* **Work to be completed**: An exact, complete copy of the entries below is required, minus any pictures.

* **Input for this task**:
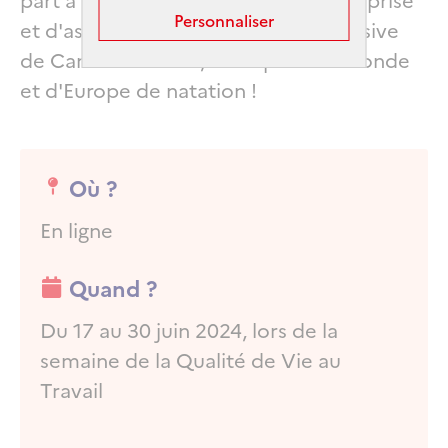
Personnaliser
et d'assister à une conférence exclusive
de Camille Lacourt, champion du monde
et d'Europe de natation !
Où ?
En ligne
Quand ?
Du 17 au 30 juin 2024, lors de la
semaine de la Qualité de Vie au
Travail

* **Task answer**:
Personnaliser
et d'assister à une conférence exclusive
de Camille Lacourt, champion du monde
et d'Europe de natation !
Où ?
En ligne
Quand ?
Du 17 au 30 juin 2024, lors de la
semaine de la Qualité de Vie au
Travail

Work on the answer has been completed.